ONU News Votação sobre o término do mandato de Minusma

Conselho de Segurança aprova retirada de Missão de Paz do Mali

Paz e segurança

Após pedido de “retirada imediata” pelo país africano, em 16 de junho, órgão da ONU adota a resolução que prevê saída das forças até 31 de dezembro; Brasil afirma que o consentimento da nação anfitriã é “essencial” para qualquer missão de paz. 

O Conselho de Segurança da ONU aprovou, por unanimidade, o fim da Missão Multidimensional Integrada de Estabilização do Mali, Minusma, que começou em 2013.

A resolução S/2023/480 foi apresentada pela França após o pedido do governo do Mali, em 16 de junho, de “retirada imediata” da missão do país. 

Proteção de civis até setembro

A resolução estabelece o fim imediato do mandato da Minusma e o início da saída das forças de paz do país africano a partir deste 1° de julho. Atualmente, mais de 13 militares servem no Mali. O total de boinas-azuis é de 17,4 mil integrantes.

Segundo a resolução, a Missão de Paz deve cessar suas operações, transferir suas tarefas e realizar “a retirada ordenada e segura de pessoal, com o objetivo de concluir este processo até 31 de dezembro de 2023”.

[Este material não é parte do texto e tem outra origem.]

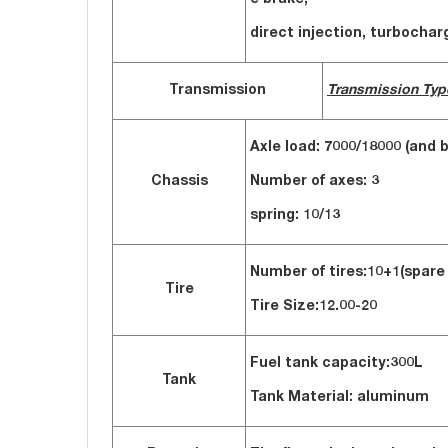
e brake,
direct injection, turbocha
Transmission
Transmission Typ
Axle load: 7000/18000 (and b
Chassis
Number of axes: 3
spring: 10/13
Number of tires:10+1(spare 
Tire
Tire Size:12.00-20
Fuel tank capacity:
300L
Tank
Tank Material: aluminum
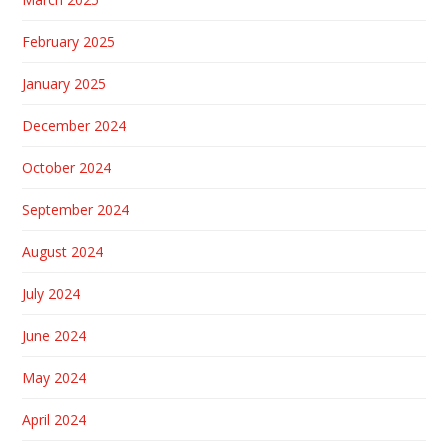
February 2025
January 2025
December 2024
October 2024
September 2024
August 2024
July 2024
June 2024
May 2024
April 2024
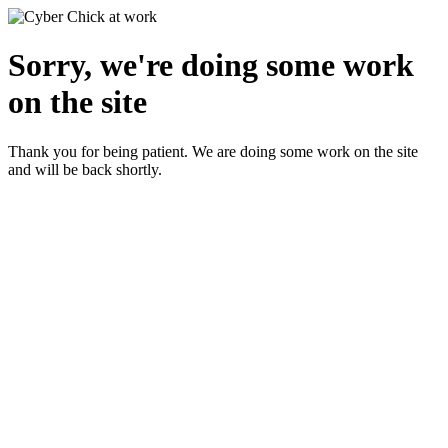
Sorry, we're doing some work
on the site
Thank you for being patient. We are doing some work on the site
and will be back shortly.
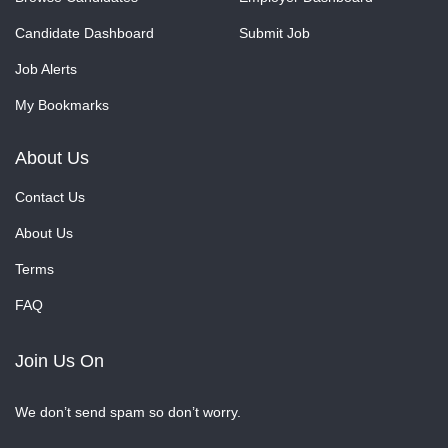
Candidate Dashboard
Submit Job
Job Alerts
My Bookmarks
About Us
Contact Us
About Us
Terms
FAQ
Join Us On
We don’t send spam so don’t worry.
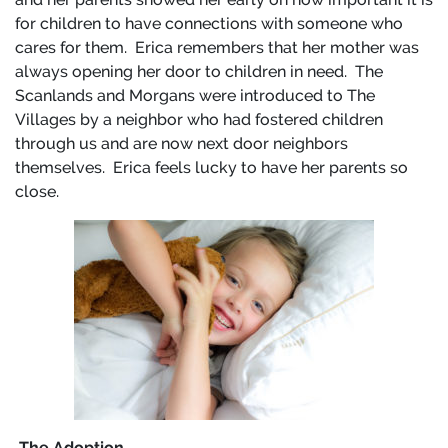
for children to have connections with someone who
cares for them. Erica remembers that her mother was
always opening her door to children in need. The
Scanlands and Morgans were introduced to The
Villages by a neighbor who had fostered children
through us and are now next door neighbors
themselves. Erica feels lucky to have her parents so
close.
The Adoption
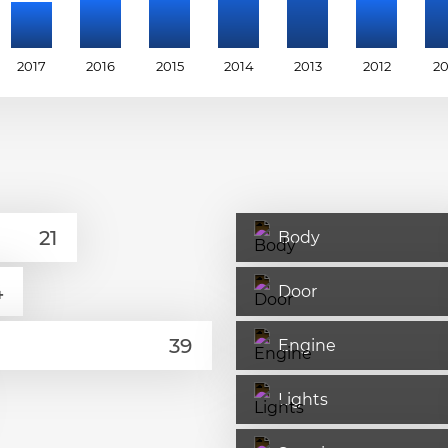
2017
2016
2015
2014
2013
2012
20
Body
Door
Engine
Lights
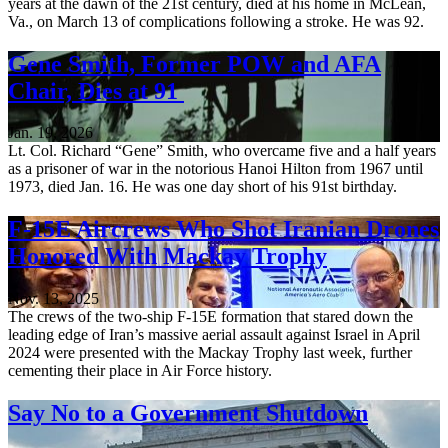
years at the dawn of the 21st century, died at his home in McLean,
Va., on March 13 of complications following a stroke. He was 92.
Gene Smith, Former POW and AFA
Chair, Dies at 91
Jan. 19, 2026
Lt. Col. Richard “Gene” Smith, who overcame five and a half years
as a prisoner of war in the notorious Hanoi Hilton from 1967 until
1973, died Jan. 16. He was one day short of his 91st birthday.
F-15E Aircrews Who Shot Iranian Drones
Honored With Mackay Trophy
Nov. 13, 2025
The crews of the two-ship F-15E formation that stared down the
leading edge of Iran’s massive aerial assault against Israel in April
2024 were presented with the Mackay Trophy last week, further
cementing their place in Air Force history.
Say No to a Government Shutdown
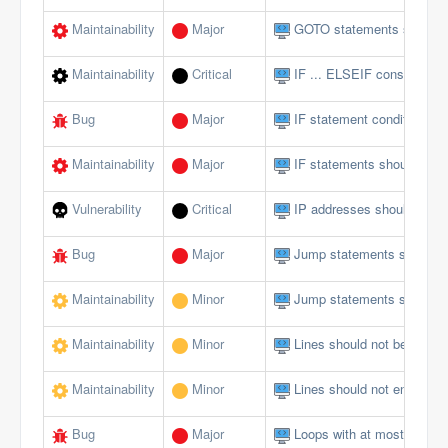
Maintainability
Major
GOTO statements should 
Maintainability
Critical
IF ... ELSEIF constructs 
Bug
Major
IF statement conditions s
Maintainability
Major
IF statements should not 
Vulnerability
Critical
IP addresses should not 
Bug
Major
Jump statements should n
Maintainability
Minor
Jump statements should n
Maintainability
Minor
Lines should not be too lo
Maintainability
Minor
Lines should not end with 
Bug
Major
Loops with at most one ite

Entretanto, o mandato da missão de proteger civis vai ser preservado até o final deste setembro. 

O documento afirma que a Minusma “está autorizada a responder ameaças iminentes de violência contra civis e contribuir para a entrega segura de assistência humanitária liderada por civis”.

Um soldado de manutenção da paz com capacete azul está perto de um veículo blindado com uma bandeira da ONU em Ménaka, Mali.
Minusma/Harandane Dicko Soldados da paz do contingente nigeriano da Minusma fornecem segurança no leste do Mali

 

O secretário-geral das Nações Unidas, António Guterres, pediu a "cooperação total" do governo de transição do Mali para garantir uma "retirada ordenada e segura" nos próximos meses. 

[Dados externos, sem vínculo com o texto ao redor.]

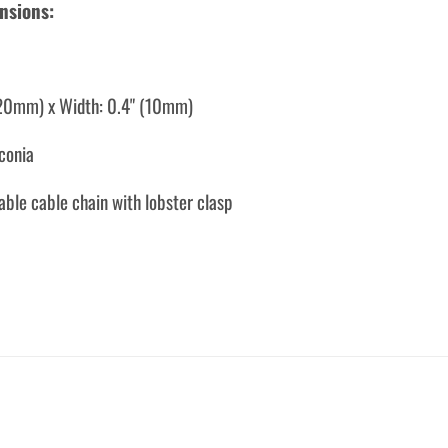
nsions:
(20mm) x Width: 0.4" (10mm)
rconia
able cable chain with lobster clasp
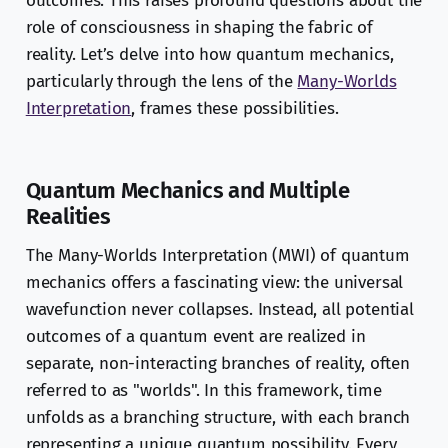
outcomes. This raises profound questions about the
role of consciousness in shaping the fabric of
reality. Let’s delve into how quantum mechanics,
particularly through the lens of the
Many-Worlds
Interpretation
, frames these possibilities.
Quantum Mechanics and Multiple
Realities
The Many-Worlds Interpretation (MWI) of quantum
mechanics offers a fascinating view: the universal
wavefunction never collapses. Instead, all potential
outcomes of a quantum event are realized in
separate, non-interacting branches of reality, often
referred to as "worlds". In this framework, time
unfolds as a branching structure, with each branch
representing a unique quantum possibility. Every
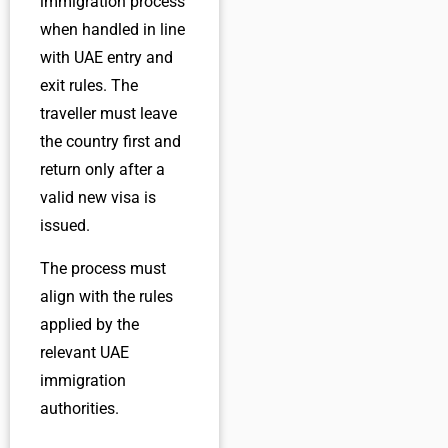
immigration process
when handled in line
with UAE entry and
exit rules. The
traveller must leave
the country first and
return only after a
valid new visa is
issued.
The process must
align with the rules
applied by the
relevant UAE
immigration
authorities.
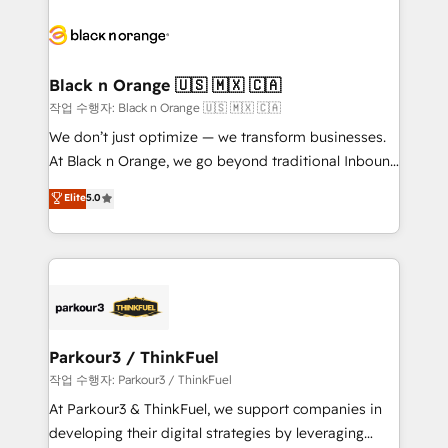
believe in the power of partnership. Together, we
gérer votre projet de création de site internet, votre
embark on a transformational journey that sets your
référencement, votre stratégie digitale et le pilotage
business up for long-term success. Unlock your
et l'intégration d'HubSpot ! Les grandes phases d'un
business. If not now, when?
projet HubSpot avec DIGITALISIM : 🧽 Nettoyage,
Black n Orange 🇺🇸 🇲🇽 🇨🇦
migration et intégration des bases de données. 🚀
작업 수행자: Black n Orange 🇺🇸 🇲🇽 🇨🇦
Développement des interfaces avec vos logiciels
We don’t just optimize — we transform businesses.
métiers ⚙️ Configuration de la plateforme HubSpot
At Black n Orange, we go beyond traditional Inbound
📈 Configuration de rapports et tableaux de bord 🤝
Marketing with our exclusive methodologies:
Elite
5.0
Book Process & Guidelines utilisateurs 🎓
BOOMS and BOOST. Together, they form a powerful
Formations des utilisateurs
combination that has driven success for over 800
businesses worldwide. As Elite HubSpot Partners, we
specialize in crafting high-performance growth
strategies that integrate data-driven marketing,
automation, and revenue intelligence to help
companies scale faster and smarter. 🔹 BOOMS:
Parkour3 / ThinkFuel
Demand generation for all your buyers With BOOMS,
작업 수행자: Parkour3 / ThinkFuel
you invest in 100% of your buyers, accelerating your
At Parkour3 & ThinkFuel, we support companies in
growth and positioning yourself as an undisputed
developing their digital strategies by leveraging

Guterres também demonstoru preocupação com o nível e a duração baixos dos compromissos financeiros para o processo de transição. Segundo ele, este é um fator que aumenta "as complexidades e os riscos da operação de retirada."

Considerações do Brasil

Dentre os países de língua portuguesa na sessão, o Brasil afirmou que nutria “esperança na renovação do mandato da Minusma”, no início das negociações, mas que as preocupações do governo do Mali precisavam ser levadas em conta.

O embaixador João Genésio de Almeida Filho afirmou que “o consentimento do governo anfitrião é essencial para qualquer operação de paz.” Ele pediu uma atitude “construtiva” do Mali na transição e na busca pela “paz duradoura.”

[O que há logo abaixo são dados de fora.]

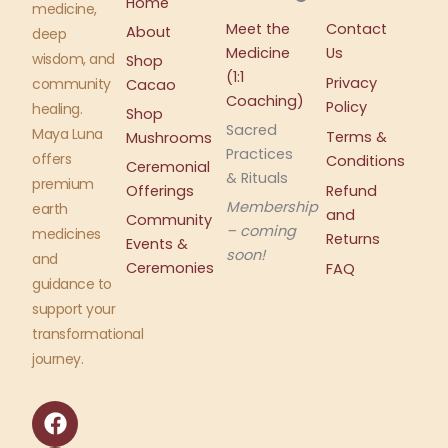
Home
medicine,
Meet the
Contact
About
deep
Medicine
Us
wisdom, and
Shop
(1:1
Privacy
community
Cacao
Coaching)
Policy
healing.
Shop
Sacred
Maya Luna
Terms &
Mushrooms
Practices
offers
Conditions
Ceremonial
& Rituals
premium
Offerings
Refund
Membership
earth
and
Community
– coming
medicines
Returns
Events &
soon!
and
Ceremonies
FAQ
guidance to
support your
transformational
journey.
F
I
a
n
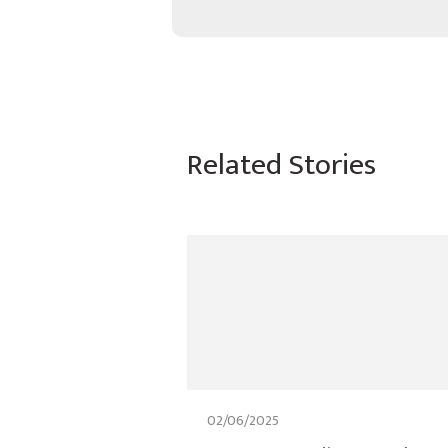
Related Stories
02/06/2025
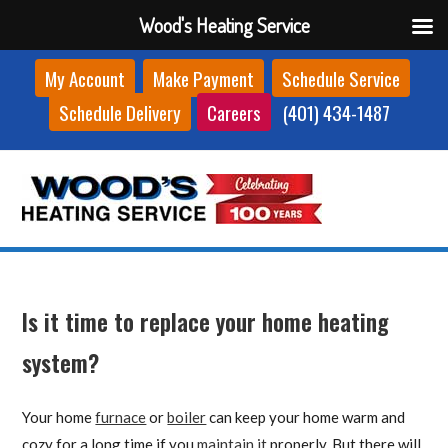
Wood's Heating Service
Skip
My Account
Make Payment
Schedule Service
to
Schedule Delivery
Careers
(401) 434-1487
content
Is it time to replace your home heating
system?
Your home
furnace
or
boiler
can keep your home warm and
cozy for a long time if you
maintain it
properly. But there will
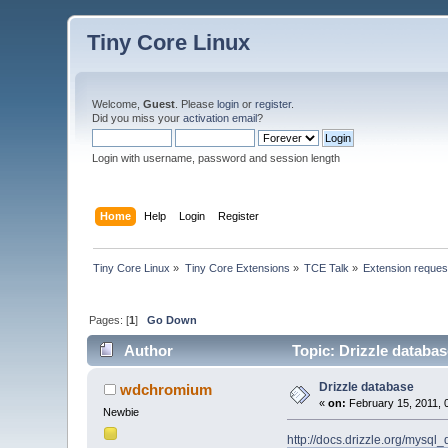
Tiny Core Linux
Welcome,
Guest
. Please
login
or
register
.
Did you miss your
activation email
?
Login with username, password and session length
Home
Help
Login
Register
Tiny Core Linux
»
Tiny Core Extensions
»
TCE Talk
»
Extension reques
Pages: [
1
]
Go Down
Author
Topic: Drizzle databa
Drizzle database
wdchromium
«
on:
February 15, 2011, 
Newbie
http://docs.drizzle.org/mysql_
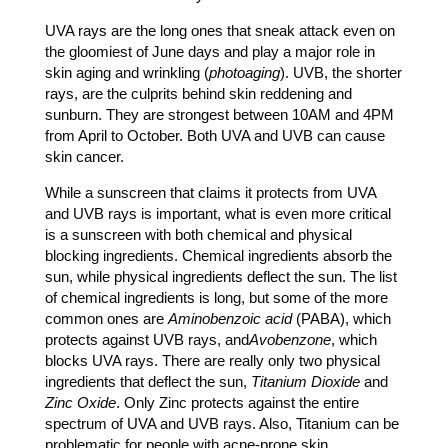
UVA rays are the long ones that sneak attack even on
the gloomiest of June days and play a major role in
skin aging and wrinkling (
photoaging
). UVB, the shorter
rays, are the culprits behind skin reddening and
sunburn. They are strongest between 10AM and 4PM
from April to October. Both UVA and UVB can cause
skin cancer.
While a sunscreen that claims it protects from UVA
and UVB rays is important, what is even more critical
is a sunscreen with both chemical and physical
blocking ingredients. Chemical ingredients absorb the
sun, while physical ingredients deflect the sun. The list
of chemical ingredients is long, but some of the more
common ones are
Aminobenzoic acid
(PABA), which
protects against UVB rays, and
Avobenzone
, which
blocks UVA rays. There are really only two physical
ingredients that deflect the sun,
Titanium Dioxide
and
Zinc Oxide
. Only Zinc protects against the entire
spectrum of UVA and UVB rays. Also, Titanium can be
problematic for people with acne-prone skin.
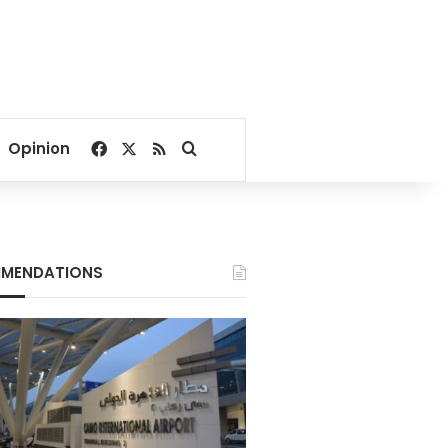
Facebook
X
RSS
Search for
Opinion
MENDATIONS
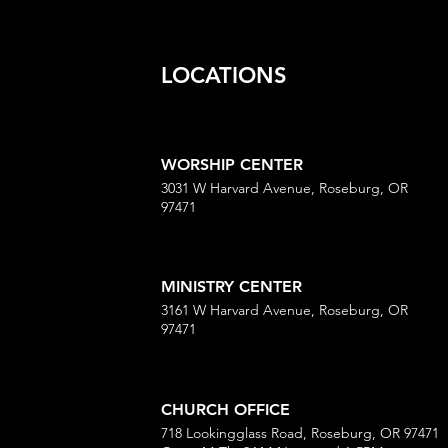
LOCATIONS
WORSHIP CENTER
3031 W Harvard Avenue, Roseburg, OR
97471
MINISTRY CENTER
3161 W Harvard Avenue, Roseburg, OR
97471
CHURCH OFFICE
718 Lookingglass Road, Roseburg, OR 97471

Compromissos e agradecimentos feitos pelo Mali

Já o representante do Mali alegou que “a Minusma não atingiu seus objetivos fundamentais”, mas elogiou as “contribuições humanitárias e sociais” da Missão. 

Segundo ele, o Mali vai “garantir a segurança do pessoal, unidades, instalações e propriedades da Minusma até a data de partida acordada” e lamentou que o Conselho de Segurança “continue considerando a situação no país uma ameaça para a paz e segurança internacionais”. 

Preocupações com os próximos passos

Os membros do Conselho levantaram a possibilidade de flexibilizar os prazos, caso seja necessário, e cobraram compromisso do Mali com a realização de eleições livres e justas em fevereiro de 2024. 

A Minusma é considerada uma das missões mais perigosas para as forças de manutenção da paz. 

Desde a sua criação, em 2013, até fevereiro deste ano, 168 boinas azuis perderam a vida em atos violentos no país africano.